__Problem description__
Reproduce each of the following lines word for word, keeping the original order and line breaks.

======

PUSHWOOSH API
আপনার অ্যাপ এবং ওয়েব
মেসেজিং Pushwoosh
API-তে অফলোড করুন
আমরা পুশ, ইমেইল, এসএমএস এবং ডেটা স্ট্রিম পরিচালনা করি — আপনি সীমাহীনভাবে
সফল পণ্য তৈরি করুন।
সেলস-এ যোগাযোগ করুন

======

__Written solution__
PUSHWOOSH API
আপনার অ্যাপ এবং ওয়েব
মেসেজিং Pushwoosh
API-তে অফলোড করুন
আমরা পুশ, ইমেইল, এসএমএস এবং ডেটা স্ট্রিম পরিচালনা করি — আপনি সীমাহীনভাবে
সফল পণ্য তৈরি করুন।
সেলস-এ যোগাযোগ করুন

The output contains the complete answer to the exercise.